Posted by Big Boo on February 15th, 2010

shoulder padsFor pretty much the entirety of the eighties it was fashionable for women (and men to a certain extent) to wear clothes with shoulder pads in. Initially this trend was mainly confined to suit jackets, but before long it was not unusual to find shoulder pads added to blouses, jumpers and overcoats too.

The fad was so popular that even if you bought an item of clothing that didn’t have shoulder pads (say a T-Shirt, although even this humble item of clothing could find itself with added shoulderiness) you could always slip a pair of detachable shoulder pads in to give you that American Footballer look. These pads could be attached with velcro to the bra straps or straight into the item itself.

Some garments even came with a choice of interchangeable shoulder pads so you could have merely accentuated shoulders or go for the whole Star Trek Romulan look if that was what took your fancy.

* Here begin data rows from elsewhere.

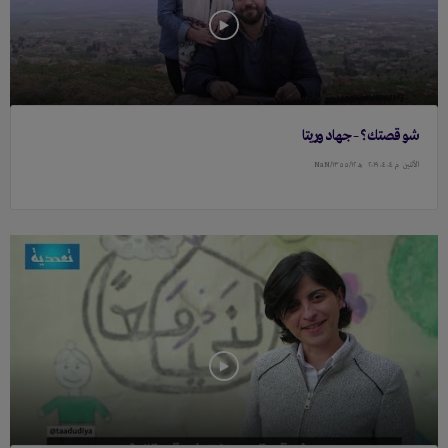
شو قصتك؟ – جهاد وريتا
الأثنين
م ۰٤ ۰٤ ٢۰١٩
هـ ١٣٥٥/١٢/NaN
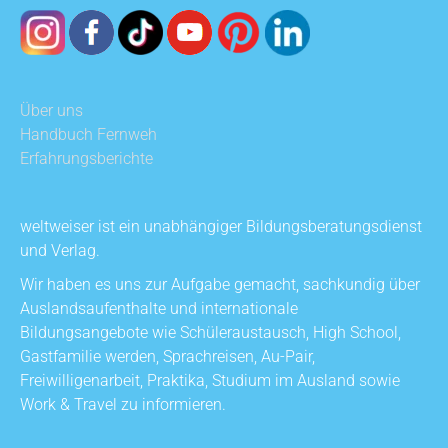
Über uns
Handbuch Fernweh
Erfahrungsberichte
weltweiser ist ein unabhängiger Bildungsberatungsdienst
und Verlag.
Wir haben es uns zur Aufgabe gemacht, sachkundig über
Auslandsaufenthalte und internationale
Bildungsangebote wie Schüleraustausch, High School,
Gastfamilie werden, Sprachreisen, Au-Pair,
Freiwilligenarbeit, Praktika, Studium im Ausland sowie
Work & Travel zu informieren.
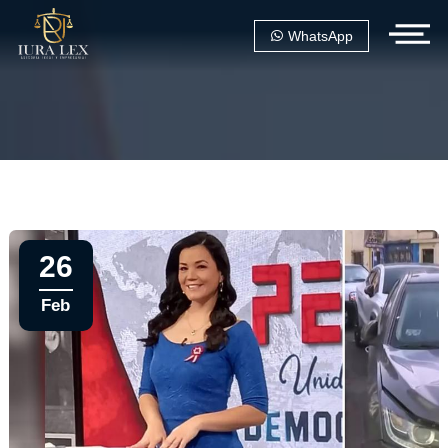
WhatsApp
26
Feb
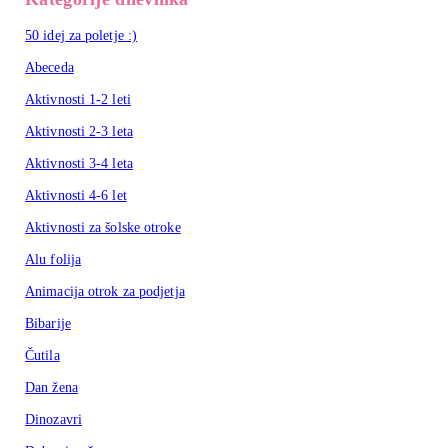
50 idej za poletje :)
Abeceda
Aktivnosti 1-2 leti
Aktivnosti 2-3 leta
Aktivnosti 3-4 leta
Aktivnosti 4-6 let
Aktivnosti za šolske otroke
Alu folija
Animacija otrok za podjetja
Bibarije
Čutila
Dan žena
Dinozavri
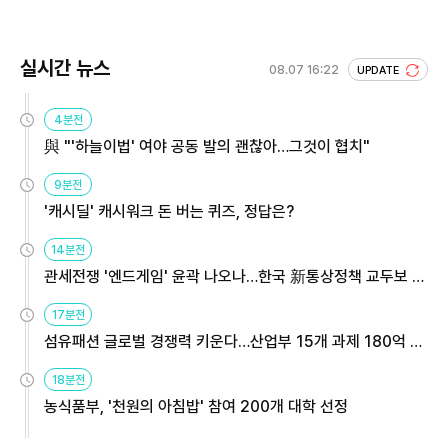
실시간 뉴스
08.07 16:22
UPDATE
4분전
與 "'하늘이법' 여야 공동 발의 괜찮아…그것이 협치"
9분전
'캐시딜' 캐시워크 돈 버는 퀴즈, 정답은?
14분전
관세전쟁 '엔드게임' 윤곽 나오나…한국 新통상정책 교두보 활
용해야
17분전
섬유패션 글로벌 경쟁력 키운다…산업부 15개 과제 180억 지
원
18분전
농식품부, '천원의 아침밥' 참여 200개 대학 선정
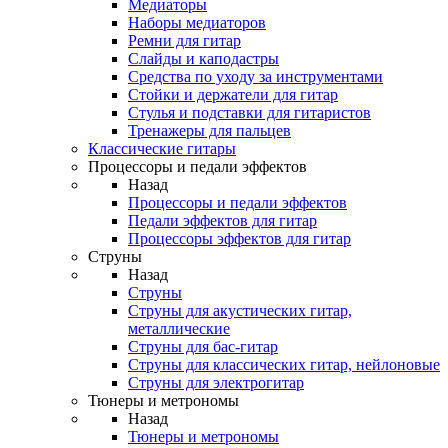
Медиаторы
Наборы медиаторов
Ремни для гитар
Слайды и каподастры
Средства по уходу за инструментами
Стойки и держатели для гитар
Стулья и подставки для гитаристов
Тренажеры для пальцев
Классические гитары
Процессоры и педали эффектов
Назад
Процессоры и педали эффектов
Педали эффектов для гитар
Процессоры эффектов для гитар
Струны
Назад
Струны
Струны для акустических гитар,
металлические
Струны для бас-гитар
Струны для классических гитар, нейлоновые
Струны для электрогитар
Тюнеры и метрономы
Назад
Тюнеры и метрономы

The reason behind this fashion trend was primarily due to the rising number of women working in office settings. The eighties were a decade where women found themselves with more choice in how they wanted to live their lives than they perhaps had previously, even in the seventies. In a bid to be treated in the same way as men, the rise of the so-called Power Dressing phenomenon came about, with smart business suits the order of the day. Shoulder pads soon became a staple part of any high flying female’s wardrobe.